How is this accomplished?

Assume that you slice up a video into mulitple segments. Each of these segments can be as long or as short as you want; for argument’s sake, I shall assume that every segment lasts 10 seconds. Now, encode each of these segments at different levels of quality, say a low bit rate for mobile consumption, a high quality one for fat broadband connections, etc. What you ultimately get is many versions of each segment of video, each version of a different quality.
What you ultimately publish on your server is essentially a list of the names of these segments. This is the playlist for a video encoded with adaptive streaming. When the client asks you to open a network stream, the URL you put in is that of the playlist. The situation then looks something like this.

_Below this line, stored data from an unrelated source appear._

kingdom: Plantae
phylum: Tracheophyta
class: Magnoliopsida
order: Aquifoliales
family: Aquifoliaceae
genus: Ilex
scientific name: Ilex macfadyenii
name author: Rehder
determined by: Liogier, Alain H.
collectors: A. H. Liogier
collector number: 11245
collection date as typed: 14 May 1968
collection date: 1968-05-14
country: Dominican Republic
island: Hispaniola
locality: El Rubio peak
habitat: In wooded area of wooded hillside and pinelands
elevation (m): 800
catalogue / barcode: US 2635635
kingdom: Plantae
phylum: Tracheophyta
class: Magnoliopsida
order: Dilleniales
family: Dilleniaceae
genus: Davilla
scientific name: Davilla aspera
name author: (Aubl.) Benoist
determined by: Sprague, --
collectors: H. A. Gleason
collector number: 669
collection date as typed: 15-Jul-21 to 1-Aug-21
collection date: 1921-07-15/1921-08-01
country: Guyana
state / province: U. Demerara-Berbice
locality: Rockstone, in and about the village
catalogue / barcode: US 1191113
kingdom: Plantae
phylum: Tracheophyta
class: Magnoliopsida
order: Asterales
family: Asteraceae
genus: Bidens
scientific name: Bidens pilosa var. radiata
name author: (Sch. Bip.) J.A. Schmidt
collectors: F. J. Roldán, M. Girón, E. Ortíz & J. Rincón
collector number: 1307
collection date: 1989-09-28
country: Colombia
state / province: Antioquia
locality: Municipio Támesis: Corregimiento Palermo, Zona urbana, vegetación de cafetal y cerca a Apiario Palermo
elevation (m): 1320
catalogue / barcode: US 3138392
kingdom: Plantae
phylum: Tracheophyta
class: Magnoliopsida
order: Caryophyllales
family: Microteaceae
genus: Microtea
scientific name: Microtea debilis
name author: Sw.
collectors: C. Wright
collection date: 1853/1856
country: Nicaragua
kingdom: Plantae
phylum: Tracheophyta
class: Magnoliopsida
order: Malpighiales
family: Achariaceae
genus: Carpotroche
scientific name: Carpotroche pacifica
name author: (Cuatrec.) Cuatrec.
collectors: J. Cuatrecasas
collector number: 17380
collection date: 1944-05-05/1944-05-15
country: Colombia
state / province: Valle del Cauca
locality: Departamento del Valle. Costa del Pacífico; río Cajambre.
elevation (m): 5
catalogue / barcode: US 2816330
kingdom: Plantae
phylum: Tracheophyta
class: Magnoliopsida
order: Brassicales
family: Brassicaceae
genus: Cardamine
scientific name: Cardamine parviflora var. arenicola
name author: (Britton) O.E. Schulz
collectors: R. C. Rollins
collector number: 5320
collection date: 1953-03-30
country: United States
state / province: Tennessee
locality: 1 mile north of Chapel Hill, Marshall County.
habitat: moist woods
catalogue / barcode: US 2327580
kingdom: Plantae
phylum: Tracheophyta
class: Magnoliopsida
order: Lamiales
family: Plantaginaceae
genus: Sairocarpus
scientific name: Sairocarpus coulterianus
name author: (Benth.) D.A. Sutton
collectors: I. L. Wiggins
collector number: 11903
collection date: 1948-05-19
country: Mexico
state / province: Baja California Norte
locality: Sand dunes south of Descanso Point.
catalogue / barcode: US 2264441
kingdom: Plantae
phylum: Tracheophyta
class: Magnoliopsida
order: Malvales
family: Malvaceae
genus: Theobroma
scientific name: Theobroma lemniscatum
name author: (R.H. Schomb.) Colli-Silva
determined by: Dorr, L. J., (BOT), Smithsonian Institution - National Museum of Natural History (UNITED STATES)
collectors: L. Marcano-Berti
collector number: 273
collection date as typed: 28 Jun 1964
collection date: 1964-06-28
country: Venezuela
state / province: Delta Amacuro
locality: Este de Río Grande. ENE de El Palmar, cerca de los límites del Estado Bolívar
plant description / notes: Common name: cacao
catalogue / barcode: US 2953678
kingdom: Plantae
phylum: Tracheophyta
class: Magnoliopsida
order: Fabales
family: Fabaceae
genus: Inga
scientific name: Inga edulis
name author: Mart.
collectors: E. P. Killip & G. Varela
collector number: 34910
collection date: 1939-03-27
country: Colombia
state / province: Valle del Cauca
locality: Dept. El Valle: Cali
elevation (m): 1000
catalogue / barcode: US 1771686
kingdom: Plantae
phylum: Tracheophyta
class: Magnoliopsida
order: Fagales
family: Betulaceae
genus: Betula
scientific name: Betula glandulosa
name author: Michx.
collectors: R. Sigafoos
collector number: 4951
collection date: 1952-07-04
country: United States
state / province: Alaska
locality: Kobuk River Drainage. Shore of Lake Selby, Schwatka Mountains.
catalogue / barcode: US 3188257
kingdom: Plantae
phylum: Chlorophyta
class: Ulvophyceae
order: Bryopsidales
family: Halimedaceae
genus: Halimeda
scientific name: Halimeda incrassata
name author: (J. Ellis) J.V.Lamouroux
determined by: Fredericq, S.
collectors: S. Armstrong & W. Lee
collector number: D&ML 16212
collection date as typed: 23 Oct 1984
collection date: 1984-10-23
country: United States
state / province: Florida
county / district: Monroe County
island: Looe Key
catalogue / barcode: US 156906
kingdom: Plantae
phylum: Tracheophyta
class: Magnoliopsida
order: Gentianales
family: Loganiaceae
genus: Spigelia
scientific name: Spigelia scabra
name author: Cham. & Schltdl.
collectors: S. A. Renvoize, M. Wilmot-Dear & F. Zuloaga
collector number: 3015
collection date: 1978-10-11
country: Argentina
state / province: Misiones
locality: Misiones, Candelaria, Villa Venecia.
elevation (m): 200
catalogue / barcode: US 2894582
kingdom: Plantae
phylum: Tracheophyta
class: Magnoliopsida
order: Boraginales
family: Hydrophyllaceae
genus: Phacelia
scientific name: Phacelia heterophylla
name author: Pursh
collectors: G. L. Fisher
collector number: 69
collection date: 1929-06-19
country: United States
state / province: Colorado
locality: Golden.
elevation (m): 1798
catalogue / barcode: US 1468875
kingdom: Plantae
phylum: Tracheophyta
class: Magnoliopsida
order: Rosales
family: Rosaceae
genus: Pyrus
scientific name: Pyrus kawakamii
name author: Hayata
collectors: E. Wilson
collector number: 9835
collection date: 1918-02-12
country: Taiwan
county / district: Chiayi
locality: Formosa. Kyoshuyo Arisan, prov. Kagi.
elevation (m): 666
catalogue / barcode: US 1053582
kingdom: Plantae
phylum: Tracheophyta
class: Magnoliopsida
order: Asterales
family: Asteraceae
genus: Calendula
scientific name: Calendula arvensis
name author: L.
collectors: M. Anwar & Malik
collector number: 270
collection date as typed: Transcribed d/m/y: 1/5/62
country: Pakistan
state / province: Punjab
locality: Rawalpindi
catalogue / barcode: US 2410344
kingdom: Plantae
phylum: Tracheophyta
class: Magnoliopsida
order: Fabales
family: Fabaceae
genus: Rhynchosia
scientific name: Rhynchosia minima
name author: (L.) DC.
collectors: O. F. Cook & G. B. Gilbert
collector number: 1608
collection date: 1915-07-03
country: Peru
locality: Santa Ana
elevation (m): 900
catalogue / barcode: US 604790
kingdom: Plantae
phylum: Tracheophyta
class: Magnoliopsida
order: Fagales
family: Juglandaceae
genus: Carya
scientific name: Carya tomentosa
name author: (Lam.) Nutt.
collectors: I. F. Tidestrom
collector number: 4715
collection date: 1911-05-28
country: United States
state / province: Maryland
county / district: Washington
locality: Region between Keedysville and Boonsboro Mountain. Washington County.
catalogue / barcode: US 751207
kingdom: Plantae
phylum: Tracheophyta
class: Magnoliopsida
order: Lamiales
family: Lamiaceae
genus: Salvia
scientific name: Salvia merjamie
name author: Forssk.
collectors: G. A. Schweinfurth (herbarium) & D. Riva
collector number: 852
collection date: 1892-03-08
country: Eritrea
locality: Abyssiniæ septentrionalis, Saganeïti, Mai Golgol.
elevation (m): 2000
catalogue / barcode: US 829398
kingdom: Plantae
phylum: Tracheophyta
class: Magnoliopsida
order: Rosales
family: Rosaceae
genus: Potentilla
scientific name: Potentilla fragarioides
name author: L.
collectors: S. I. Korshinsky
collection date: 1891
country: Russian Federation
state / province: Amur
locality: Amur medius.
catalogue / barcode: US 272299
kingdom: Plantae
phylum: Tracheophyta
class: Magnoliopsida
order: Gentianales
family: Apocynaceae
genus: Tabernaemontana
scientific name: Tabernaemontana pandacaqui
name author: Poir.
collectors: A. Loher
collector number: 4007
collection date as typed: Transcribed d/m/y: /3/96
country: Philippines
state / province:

The client ends up retrieving a master playlist which links to the quality-specific playlists that you see in the picture above. That’s more or less the general idea.
One thing to note is that even though the stream is served in segments, the segments themselves do not have to necessarily be separate files. In fact, Microsoft’s take on adaptive streaming involves internally fragmenting a video file to generate a single .ismv file per quality. This .ismv file is internally fragmented, so even though it’s a single file in the filesystem, its content is served in segments.
That is how we’ve chosen to serve these files. CodeShop has a tool called mp4split which generates these .ismv files. It can also generate playlists in different formats; for example, Apple’s .m3u8 format, Silverlight’s .ismc format and Flash’s .f4v format.
Of course, simply having these files isn’t enough, since the the segments ‘reside’ inside the single .ismv file. The server needs to recognise requests for segments and extract those segments.
For this purpose, we’ve used CodeShop’s Nginx module for serving these files; see here and here.

So we wanted to implement this. The only issue is that for a large video file, encoding takes a very long time. Encoding is a parallelisable task; you can partition a file into small segments and encode them independently. This is how our pipeline looks like:

Transcode Stage:This stage essentially transcodes the video from its original format (.avi/.mov, etc.) into an MP4 format using H264 and AAC encodings for video and audio, respectively. This is done using the x264 utility.

Split Stage:This splits the MP4 video into 2-second segments, and generates information which will be used by the adaptive streaming encoding processes to determine which quality to encode to.

Encode Stage:This is where the parallelism comes in. Basically, multiple daemons pick up assignments from a (Starling) queue, and encode the segments at the desired qualities, this is one daemon per segment per encoding level (quality).

Merge Stage:This is where the encoded segments are joined back to form a single .mp4 video file per encoding level.

Fragment and Generate Playlist:The video files are internally fragmented using mp4split, and the playlist files are generated.